Durian, a large, spiky fruit of Southeast Asia known for its pungent odor

I first encountered the durian as I was studying for a 2006 Thailand vacation. I was eager to dig into the local food and the tropical fruits especially excited me. It turned out to be not much of a culinary vacation and I ate a lot less fruit than I would have hoped. I certainly never got the nerve to try the durian. Since then my fear and ambivalence has only grown, especially after this SLOG story

(Spangenthal-Lee, Jonah, “Adventures in Food with Ari and Jonah,” The Stranger, 20 April 2007) and an episode of No Reservations where Anthony Bourdain described the durian as being more like a pungent French runny cheese than fruit.
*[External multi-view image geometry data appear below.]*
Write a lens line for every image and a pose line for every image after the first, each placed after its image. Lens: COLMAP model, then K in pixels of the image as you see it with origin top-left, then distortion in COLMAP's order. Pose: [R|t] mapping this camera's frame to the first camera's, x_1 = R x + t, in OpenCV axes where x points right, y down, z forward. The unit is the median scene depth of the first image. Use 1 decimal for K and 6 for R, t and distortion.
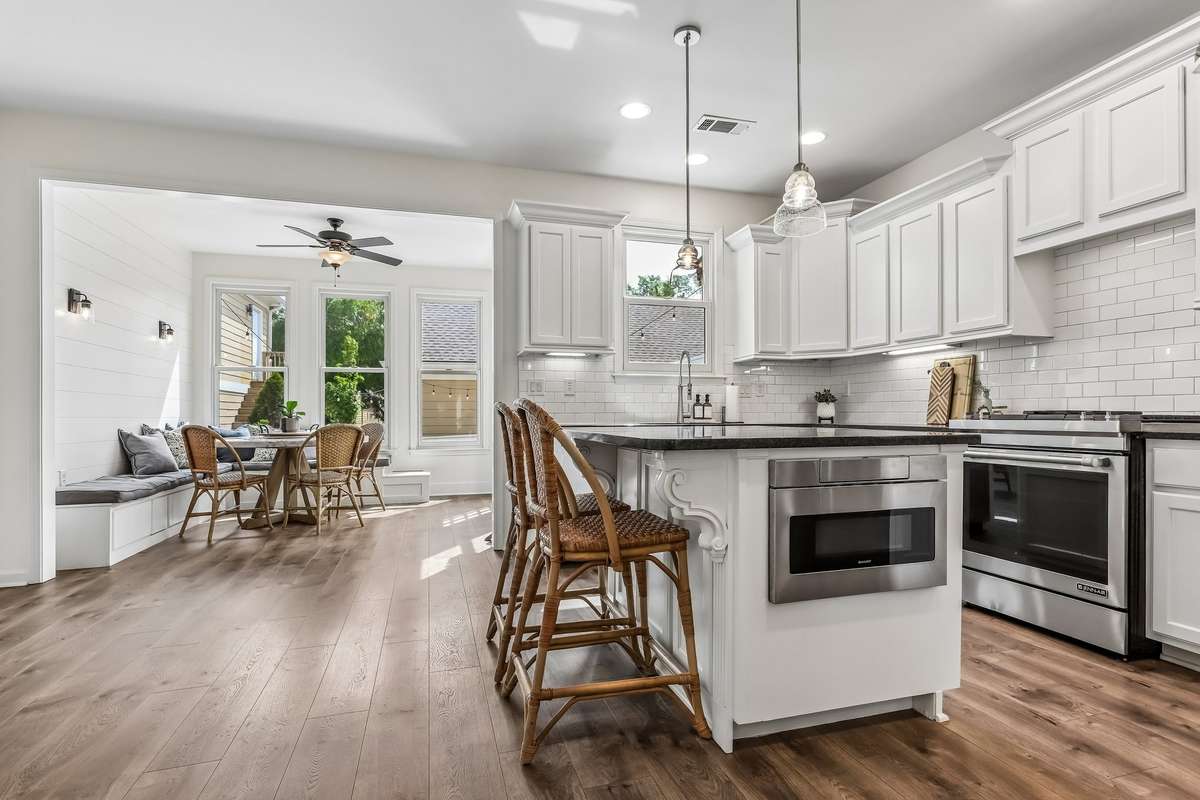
lens RADIAL K [[578.4, 0, 594.3], [0, 578.4, 406.8], [0, 0, 1]] dist [-0.011985, 0.001153]
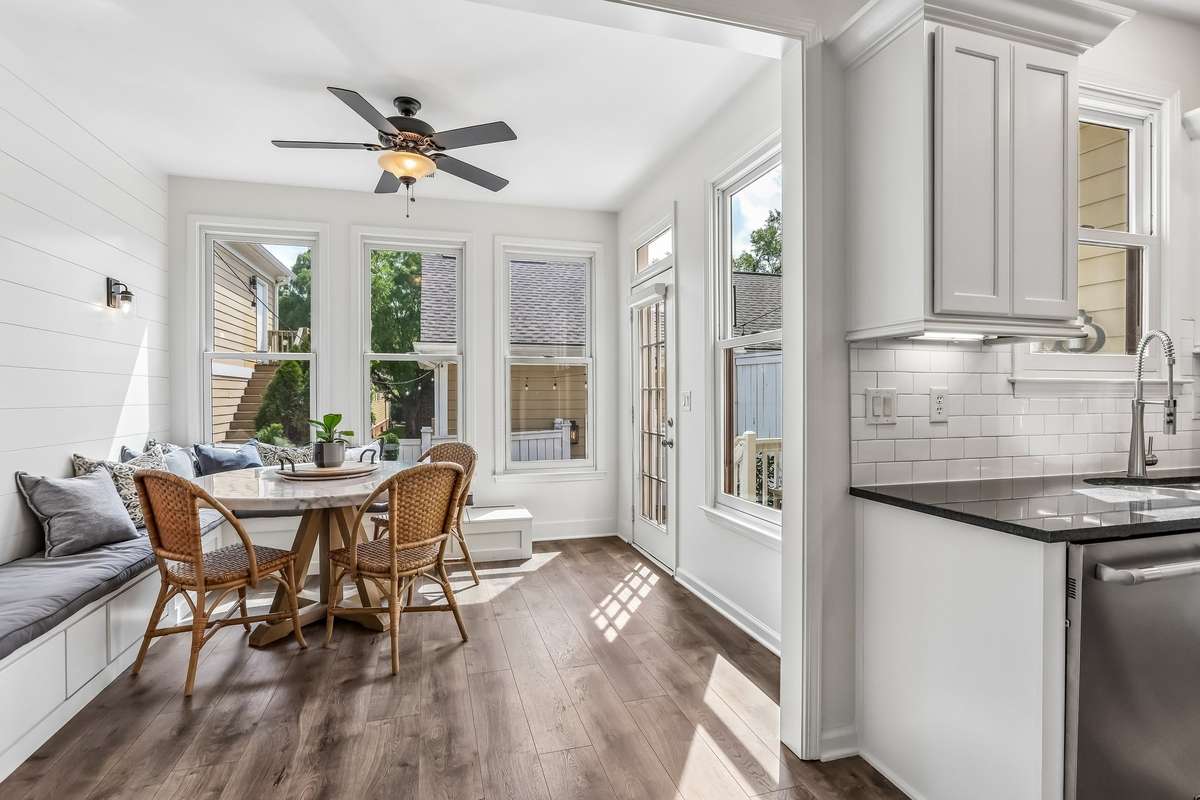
lens RADIAL K [[578.4, 0, 604.5], [0, 578.4, 398.5], [0, 0, 1]] dist [-0.011985, 0.001153]
pose [[0.999953, 0.002548, 0.009351, -0.258634], [-0.002733, 0.999799, 0.019843, -0.038818], [-0.009299, -0.019868, 0.999759, 0.419557]]
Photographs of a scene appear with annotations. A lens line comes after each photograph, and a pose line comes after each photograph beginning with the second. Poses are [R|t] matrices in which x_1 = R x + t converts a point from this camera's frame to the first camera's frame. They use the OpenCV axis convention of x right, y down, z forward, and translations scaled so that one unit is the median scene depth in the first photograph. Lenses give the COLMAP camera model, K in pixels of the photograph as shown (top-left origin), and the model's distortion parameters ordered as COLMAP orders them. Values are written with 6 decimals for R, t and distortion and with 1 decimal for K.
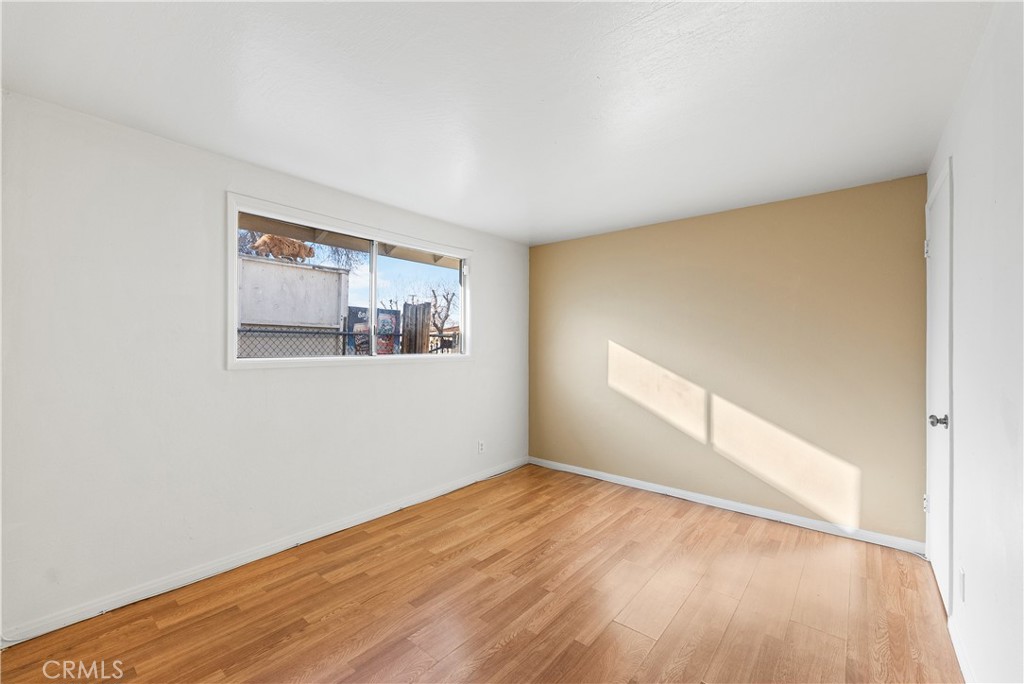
lens RADIAL K [[415.7, 0, 516.1], [0, 415.7, 343.2], [0, 0, 1]] dist [0.002772, 0.000020]
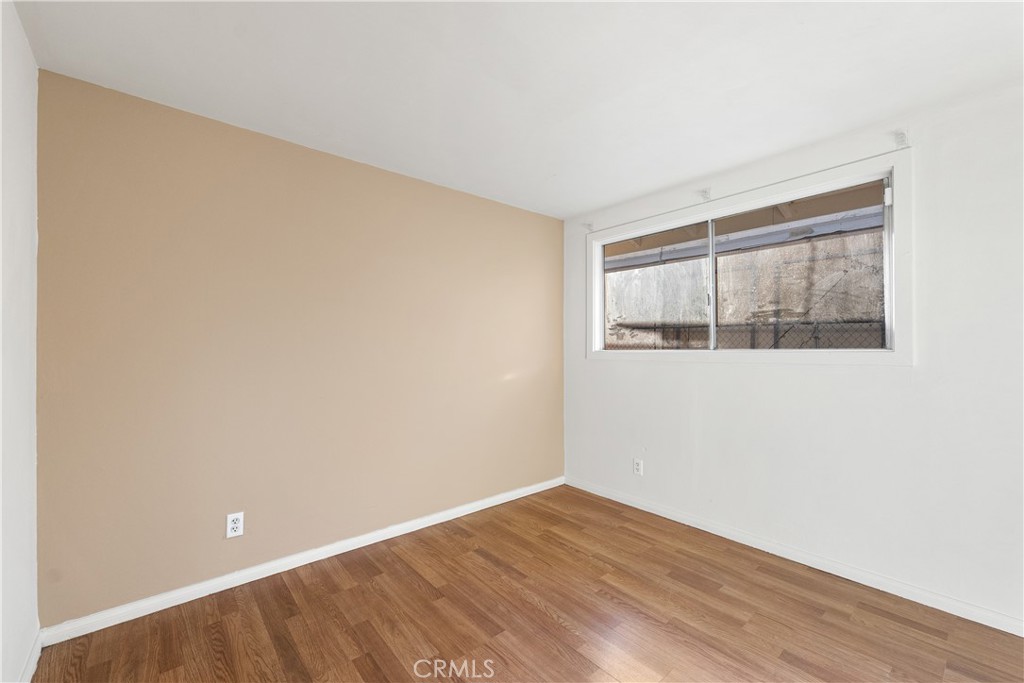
lens RADIAL K [[415.7, 0, 516.1], [0, 415.7, 342.7], [0, 0, 1]] dist [0.002772, 0.000020]
pose [[-0.173185, -0.004841, -0.984877, 0.610545], [0.021352, 0.999734, -0.008669, 0.010497], [0.984658, -0.022530, -0.173036, 0.745688]]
But then, on Wednesday night, I was at a dinner party where the Vietnamese host announced that there would be two disserts after the dinner: one a usual dessert, the other a challenging dessert. I had already seen the cake on the galley counter so that was known. The challenge dissert was to be a surprise. After the cake was brought to the table, our host disappeared into the kitchen and returned with the surprise dessert: durian.

I have to say that its smell and appearance are deeply intimidating. I roiled with conflicted desire: the adventuresome side desperate to taste it, my distance-operative senses sounding the alarm that this was not food and not to be put in my mouth.

So of course I tried it. Once you get it past your nose it is a wonderfully complex and delicious fruit. It has an arduous flavor that comes in a number of phases. If you divide it into four rough phases, the third quarter is the fruity high point with a wonderful, light, fresh taste characteristic of tropical fruit at the top, reminiscent of the aftertaste of strawberries as it wears on. It has a long sour tail like cheese or butter, but with an ever so slight element of rancid gym sock.

Our host explained that if you buy the durian in the husk, you never know what you’re going to get until you open it up. He recommended the packaged durian, because someone else opens it and then it only gets packed if it’s good. Good being sulfuric in this case.